Ednardo: 50 anos de canções
Uma noite única, completamente diferente das demais
As lojas já cerraram as portas. É noite no centro de Fortaleza. Os humilhados e ofendidos se abrigam sob as marquises que lhes servem de teto. São muitos. Inúmeros. A Praça do Ferreira, o coração da cidade, acolhe todos aqueles que durante o dia são invisíveis aos transeuntes, cujos olhares estão quase sempre voltados para o lado. Na rua lateral, uma fila se forma. Alguém serve sopa. Carros chegam. Pessoas descem apressadamente e caminham, quase correndo, em direção ao Cineteatro São Luiz. Haverá um show. Não há mais ingressos. A imponência do prédio construído por Luiz Severiano Ribeiro no ano de 1939 e inaugurado em 1958, quase nos faz desgrudar os olhos da fila da sopa.
A mesma noite que cai sobre “o feliz poeta” também cai sobre “o esfomeado”. “Ah, mundo tão desigual/tudo é tão desigual”. Os clássicos letreiros do Cineteatro anunciam o show: Ednardo: 50 anos de canções. Entramos. A arquitetura interna do prédio, com suas escadarias, pisos e lustres já é por si só um espetáculo magistral. Olho para trás, e pela porta de vidro ainda vejo umas crianças brincando com seus cachorros caramelos. O serviço de som do teatro avisa que é proibido fumar, comer, fotografar e filmar. Três avisos sonoros indicam que o show vai começar. As luzes se apagam. Abrem-se as cortinas. A banda já está a postos. Os primeiros acordes de Ingazeiras ressoam na mais bela casa de espetáculos de Fortaleza.
Andando lentamente, adentra ao palco o lendário cantor e compositor Ednardo, que é ovacionado de pé pelo público, o que se repetirá outras vezes durante o show. Enquanto canta Ingazeiras, atrás de si o telão mostra imagens da obra de Aldemir Martins (1922 – 2006), nascido no município de Ingazeiras, interior do Ceará.

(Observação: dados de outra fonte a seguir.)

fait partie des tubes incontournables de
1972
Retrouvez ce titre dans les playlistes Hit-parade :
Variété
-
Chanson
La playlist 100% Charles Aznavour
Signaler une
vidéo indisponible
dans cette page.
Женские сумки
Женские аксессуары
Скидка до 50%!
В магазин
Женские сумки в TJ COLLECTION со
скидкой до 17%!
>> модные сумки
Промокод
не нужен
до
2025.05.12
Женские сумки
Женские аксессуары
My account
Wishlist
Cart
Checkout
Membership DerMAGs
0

Outro ponto alto dessa relação entre música e imagens se dá quando o artista entoa Artigo 26, e imagens relacionadas à Padaria Espiritual, agremiação literária surgida em Fortaleza, em 1892, inundam a tela; assim como aquelas que mostram o autor de Pavão Mysteriozo caminhando pela Praia de Iracema ou ainda o artista plástico Ednardo no exercício da pintura.
Em uma hora de espetáculo, Ednardo cantou seus mais conhecidos sucessos, clássicos da Música Popular Brasileira. Cantou ainda canções de artistas que o antecederam, bem como a belíssima “De areia e vento”, composição em parceria com Tânia Cabral, composta nos anos 70, mas lançada apenas este ano. “Longarinas”, “Beira Mar” e “Terral” já são tão parte de Fortaleza como o sol e o mar, e foram cantadas em uníssono por um público encantado com o que via e ouvia. Ao voltar para o bis, Ednardo canta Enquanto engoma a calça. Em nós, um gosto de quero mais foi ficando. E a noite enfim findando, única, completamente diferente das demais. E nada mais.
* Este é um artigo de opinião, de responsabilidade do autor, e não reflete a opinião do Brasil 247.